All three tables exhibit the expected output.

Dashboard

A dashboard is a collection of diagrams based on saved SQL queries. Our dashboard uses the two queries below.

Query 1: gold_shows

select * from main.blog.gold_netflix_imdb_scores where type = "SHOW" and release_year < (select MAX(release_year) from main.blog.gold_netflix_imdb_scores) order by release_year;

Query 2: gold_movies

select * from main.blog.gold_netflix_imdb_scores where type = "MOVIE" and release_year < (select MAX(release_year) from main.blog.gold_netflix_imdb_scores) order by release_year;

With these queries saved, we proceed to construct our dashboard in the Dashboards menu of the Databricks console.

When creating a visualization widget, the data source is specified as the saved SQL query.

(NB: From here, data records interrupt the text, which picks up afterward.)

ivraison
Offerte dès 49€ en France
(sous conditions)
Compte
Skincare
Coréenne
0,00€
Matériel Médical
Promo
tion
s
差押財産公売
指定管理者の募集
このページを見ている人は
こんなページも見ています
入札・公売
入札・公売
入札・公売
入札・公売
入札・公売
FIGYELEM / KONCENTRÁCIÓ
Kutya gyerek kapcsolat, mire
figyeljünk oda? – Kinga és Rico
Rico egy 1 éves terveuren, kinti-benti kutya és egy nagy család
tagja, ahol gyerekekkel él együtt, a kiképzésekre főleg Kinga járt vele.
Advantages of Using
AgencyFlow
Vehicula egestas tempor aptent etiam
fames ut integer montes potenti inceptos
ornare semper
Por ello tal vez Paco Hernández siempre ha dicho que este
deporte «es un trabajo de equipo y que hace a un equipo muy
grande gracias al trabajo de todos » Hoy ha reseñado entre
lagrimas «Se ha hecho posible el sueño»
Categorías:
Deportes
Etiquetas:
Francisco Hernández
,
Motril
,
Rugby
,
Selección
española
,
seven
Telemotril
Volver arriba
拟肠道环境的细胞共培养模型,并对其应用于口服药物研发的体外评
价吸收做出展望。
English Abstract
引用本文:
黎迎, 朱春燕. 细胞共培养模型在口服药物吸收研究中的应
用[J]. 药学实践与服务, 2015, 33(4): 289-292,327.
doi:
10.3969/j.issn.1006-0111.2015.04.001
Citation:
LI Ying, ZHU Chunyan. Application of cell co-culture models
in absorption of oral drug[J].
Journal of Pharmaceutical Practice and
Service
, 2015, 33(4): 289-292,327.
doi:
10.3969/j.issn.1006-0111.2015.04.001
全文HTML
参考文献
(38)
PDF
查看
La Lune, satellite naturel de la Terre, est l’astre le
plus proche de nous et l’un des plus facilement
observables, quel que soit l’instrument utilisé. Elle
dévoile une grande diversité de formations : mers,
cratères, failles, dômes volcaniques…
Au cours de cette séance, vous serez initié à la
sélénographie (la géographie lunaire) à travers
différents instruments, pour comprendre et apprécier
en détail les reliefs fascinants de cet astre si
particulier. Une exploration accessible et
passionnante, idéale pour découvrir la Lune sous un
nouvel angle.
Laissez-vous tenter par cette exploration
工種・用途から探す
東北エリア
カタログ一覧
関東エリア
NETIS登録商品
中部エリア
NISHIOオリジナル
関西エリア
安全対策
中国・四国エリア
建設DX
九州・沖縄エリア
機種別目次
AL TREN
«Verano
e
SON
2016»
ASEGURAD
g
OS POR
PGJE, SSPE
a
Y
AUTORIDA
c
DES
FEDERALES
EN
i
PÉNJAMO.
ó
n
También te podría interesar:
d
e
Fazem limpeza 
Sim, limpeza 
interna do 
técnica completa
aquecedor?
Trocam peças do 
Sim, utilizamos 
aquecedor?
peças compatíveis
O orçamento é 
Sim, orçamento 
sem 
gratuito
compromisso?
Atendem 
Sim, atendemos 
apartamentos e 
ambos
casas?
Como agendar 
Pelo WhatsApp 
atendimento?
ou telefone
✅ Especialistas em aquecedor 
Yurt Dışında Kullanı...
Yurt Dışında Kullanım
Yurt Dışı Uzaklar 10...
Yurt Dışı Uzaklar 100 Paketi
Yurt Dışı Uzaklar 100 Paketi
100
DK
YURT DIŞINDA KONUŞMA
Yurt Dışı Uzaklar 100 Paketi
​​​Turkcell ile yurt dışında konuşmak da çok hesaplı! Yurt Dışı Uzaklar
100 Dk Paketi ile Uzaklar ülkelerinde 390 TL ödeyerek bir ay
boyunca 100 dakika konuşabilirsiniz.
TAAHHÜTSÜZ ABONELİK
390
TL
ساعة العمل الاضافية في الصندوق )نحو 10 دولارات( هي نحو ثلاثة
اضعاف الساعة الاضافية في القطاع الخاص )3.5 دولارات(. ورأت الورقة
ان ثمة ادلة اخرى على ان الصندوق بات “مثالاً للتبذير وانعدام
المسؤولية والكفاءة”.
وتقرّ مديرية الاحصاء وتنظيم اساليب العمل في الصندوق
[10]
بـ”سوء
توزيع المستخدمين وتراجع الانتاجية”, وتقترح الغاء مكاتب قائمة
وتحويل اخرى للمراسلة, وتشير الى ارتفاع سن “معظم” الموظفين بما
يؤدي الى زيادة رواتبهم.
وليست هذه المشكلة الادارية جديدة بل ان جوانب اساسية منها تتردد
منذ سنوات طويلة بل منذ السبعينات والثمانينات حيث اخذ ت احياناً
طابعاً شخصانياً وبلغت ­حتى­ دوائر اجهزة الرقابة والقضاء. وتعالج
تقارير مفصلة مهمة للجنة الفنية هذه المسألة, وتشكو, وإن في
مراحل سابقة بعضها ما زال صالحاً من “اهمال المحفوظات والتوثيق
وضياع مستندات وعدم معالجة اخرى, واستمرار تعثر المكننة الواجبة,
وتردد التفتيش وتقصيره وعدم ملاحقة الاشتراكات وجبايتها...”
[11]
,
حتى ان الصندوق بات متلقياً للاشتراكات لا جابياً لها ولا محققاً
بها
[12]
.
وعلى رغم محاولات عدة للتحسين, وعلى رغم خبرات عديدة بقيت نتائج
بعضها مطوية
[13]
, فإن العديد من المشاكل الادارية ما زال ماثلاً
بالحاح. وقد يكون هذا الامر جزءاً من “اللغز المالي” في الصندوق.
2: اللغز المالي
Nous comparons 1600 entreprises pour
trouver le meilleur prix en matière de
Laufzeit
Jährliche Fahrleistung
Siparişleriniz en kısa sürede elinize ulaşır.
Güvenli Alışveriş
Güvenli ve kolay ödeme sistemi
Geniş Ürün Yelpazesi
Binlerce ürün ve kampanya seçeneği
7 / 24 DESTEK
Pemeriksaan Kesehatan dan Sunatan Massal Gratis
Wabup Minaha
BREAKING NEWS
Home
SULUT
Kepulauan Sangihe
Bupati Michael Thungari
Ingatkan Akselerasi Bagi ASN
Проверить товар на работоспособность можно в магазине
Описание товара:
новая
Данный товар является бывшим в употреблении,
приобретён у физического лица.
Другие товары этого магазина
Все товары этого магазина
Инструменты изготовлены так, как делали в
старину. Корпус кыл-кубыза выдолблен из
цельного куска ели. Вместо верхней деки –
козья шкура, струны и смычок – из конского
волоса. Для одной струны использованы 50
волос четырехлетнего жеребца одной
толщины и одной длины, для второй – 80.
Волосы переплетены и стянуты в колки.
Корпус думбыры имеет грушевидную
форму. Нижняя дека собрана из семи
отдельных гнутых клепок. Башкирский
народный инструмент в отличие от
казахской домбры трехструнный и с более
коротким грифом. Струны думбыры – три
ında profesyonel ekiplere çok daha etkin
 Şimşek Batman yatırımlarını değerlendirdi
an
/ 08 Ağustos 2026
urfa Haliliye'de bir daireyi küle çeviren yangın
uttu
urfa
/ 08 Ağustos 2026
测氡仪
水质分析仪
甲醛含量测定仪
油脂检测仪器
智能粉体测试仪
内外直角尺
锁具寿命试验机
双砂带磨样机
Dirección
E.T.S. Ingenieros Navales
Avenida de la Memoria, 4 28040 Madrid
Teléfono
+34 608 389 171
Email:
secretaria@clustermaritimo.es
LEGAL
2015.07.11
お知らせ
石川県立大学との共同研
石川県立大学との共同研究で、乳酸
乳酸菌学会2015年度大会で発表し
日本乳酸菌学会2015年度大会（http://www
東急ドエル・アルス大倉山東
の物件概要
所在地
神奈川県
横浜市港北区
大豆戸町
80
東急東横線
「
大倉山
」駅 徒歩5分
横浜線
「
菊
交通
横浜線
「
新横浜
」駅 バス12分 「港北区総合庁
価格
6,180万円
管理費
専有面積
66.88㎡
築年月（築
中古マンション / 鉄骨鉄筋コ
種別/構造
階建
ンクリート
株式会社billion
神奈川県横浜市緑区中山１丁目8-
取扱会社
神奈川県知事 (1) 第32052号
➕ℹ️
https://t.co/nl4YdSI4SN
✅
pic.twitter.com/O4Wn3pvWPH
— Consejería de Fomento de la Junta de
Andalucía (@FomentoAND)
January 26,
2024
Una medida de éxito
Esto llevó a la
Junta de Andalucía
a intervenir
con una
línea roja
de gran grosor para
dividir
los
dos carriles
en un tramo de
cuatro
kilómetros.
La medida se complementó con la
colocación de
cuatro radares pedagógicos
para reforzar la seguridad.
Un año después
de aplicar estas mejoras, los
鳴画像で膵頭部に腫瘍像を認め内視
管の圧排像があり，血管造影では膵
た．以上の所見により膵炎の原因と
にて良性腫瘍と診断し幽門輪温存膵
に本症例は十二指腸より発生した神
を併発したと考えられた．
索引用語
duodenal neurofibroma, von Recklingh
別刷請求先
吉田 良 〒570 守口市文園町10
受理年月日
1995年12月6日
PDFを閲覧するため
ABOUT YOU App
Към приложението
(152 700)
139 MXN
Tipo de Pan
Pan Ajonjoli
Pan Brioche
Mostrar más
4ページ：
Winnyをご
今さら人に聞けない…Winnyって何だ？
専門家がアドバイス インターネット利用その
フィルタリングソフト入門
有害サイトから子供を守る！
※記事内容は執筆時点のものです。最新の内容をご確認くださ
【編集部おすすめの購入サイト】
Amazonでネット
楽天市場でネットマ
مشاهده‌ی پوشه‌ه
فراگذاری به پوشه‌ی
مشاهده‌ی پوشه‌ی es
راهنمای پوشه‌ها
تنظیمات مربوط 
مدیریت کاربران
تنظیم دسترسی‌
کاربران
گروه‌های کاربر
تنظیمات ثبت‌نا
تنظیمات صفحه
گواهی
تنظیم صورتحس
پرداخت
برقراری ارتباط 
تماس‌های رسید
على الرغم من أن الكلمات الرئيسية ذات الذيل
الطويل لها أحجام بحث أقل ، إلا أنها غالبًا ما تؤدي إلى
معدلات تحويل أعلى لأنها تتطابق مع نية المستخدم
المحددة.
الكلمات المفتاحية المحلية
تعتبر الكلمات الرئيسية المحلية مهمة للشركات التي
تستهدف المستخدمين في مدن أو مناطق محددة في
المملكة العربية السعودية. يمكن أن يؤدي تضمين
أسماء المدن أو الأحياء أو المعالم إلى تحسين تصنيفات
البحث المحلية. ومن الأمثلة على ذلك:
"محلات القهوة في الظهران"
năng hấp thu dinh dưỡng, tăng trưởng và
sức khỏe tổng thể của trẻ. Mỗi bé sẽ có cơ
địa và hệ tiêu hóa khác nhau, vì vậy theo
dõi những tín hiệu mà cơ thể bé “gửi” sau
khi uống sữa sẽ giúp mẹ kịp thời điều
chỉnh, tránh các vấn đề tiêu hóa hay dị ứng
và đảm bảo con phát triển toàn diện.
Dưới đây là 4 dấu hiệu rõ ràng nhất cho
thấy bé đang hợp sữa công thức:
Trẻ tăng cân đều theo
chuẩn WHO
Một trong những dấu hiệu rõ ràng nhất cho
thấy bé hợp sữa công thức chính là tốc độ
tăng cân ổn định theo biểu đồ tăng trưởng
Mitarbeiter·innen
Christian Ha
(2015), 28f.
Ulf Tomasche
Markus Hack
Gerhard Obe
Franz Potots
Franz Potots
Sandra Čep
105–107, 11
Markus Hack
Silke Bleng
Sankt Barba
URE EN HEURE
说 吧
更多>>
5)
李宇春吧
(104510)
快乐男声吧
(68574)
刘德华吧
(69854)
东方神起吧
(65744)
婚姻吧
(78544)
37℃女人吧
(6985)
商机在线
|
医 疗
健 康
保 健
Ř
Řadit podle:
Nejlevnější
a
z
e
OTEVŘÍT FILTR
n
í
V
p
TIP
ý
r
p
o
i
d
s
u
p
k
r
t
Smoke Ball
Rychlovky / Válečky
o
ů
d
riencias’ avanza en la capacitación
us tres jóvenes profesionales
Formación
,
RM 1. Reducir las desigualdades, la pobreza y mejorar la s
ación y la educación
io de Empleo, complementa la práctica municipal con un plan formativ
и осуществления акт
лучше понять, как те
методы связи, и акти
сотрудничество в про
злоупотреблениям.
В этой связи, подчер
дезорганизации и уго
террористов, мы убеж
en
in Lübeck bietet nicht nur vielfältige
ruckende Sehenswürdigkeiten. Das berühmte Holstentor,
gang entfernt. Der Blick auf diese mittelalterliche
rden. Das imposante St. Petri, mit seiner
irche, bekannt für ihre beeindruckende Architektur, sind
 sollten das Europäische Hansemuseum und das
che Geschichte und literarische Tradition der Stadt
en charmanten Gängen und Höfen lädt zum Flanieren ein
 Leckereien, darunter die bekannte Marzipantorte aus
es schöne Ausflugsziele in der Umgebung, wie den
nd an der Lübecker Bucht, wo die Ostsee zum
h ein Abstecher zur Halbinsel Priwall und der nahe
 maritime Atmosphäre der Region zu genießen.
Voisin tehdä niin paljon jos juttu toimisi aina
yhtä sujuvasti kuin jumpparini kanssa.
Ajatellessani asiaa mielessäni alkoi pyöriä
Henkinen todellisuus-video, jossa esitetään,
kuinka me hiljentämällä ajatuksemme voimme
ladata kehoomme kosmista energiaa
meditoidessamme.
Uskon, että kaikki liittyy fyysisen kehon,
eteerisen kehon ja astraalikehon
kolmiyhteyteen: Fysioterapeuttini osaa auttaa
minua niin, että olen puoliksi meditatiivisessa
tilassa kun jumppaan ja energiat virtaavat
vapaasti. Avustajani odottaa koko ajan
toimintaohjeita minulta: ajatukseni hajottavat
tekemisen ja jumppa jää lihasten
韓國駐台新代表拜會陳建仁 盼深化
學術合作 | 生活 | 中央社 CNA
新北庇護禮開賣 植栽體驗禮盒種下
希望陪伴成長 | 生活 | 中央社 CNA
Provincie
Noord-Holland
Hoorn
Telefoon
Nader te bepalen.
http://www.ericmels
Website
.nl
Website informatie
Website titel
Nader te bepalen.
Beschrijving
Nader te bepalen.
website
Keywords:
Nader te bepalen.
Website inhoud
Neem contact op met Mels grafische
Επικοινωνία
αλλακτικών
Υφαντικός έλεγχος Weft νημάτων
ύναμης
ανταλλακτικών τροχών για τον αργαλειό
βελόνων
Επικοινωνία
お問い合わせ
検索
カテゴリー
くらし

Once configured, we can define the visualization type, columns for X/Y, and additional configurations such as scaling, colors, and data labels.

After adding a few widgets, the end result is a dashboard that can be refreshed manually or scheduled:

Conclusion

Our exploration of Databricks Delta Live Tables demonstrated seamless data pipeline creation and validation. Leveraging Delta Lake’s features and Databricks’ collaborative environment, we efficiently processed a Netflix dataset through Medallion architecture.

The setup involved configuring clusters and the data catalog, while Delta Live Pipelines effortlessly organized data into Bronze, Silver, and Gold tables. Results validation confirmed expected outcomes in these tables.

This journey showcased the efficiency of Databricks Delta Live Tables, from raw data processing to curated datasets and interactive dashboards, making it a valuable tool in the dynamic realm of big data and analytics. Additionally, as our data grows, the platform allows for easy configuration of auto-scaling in our processing clusters to handle increased demands.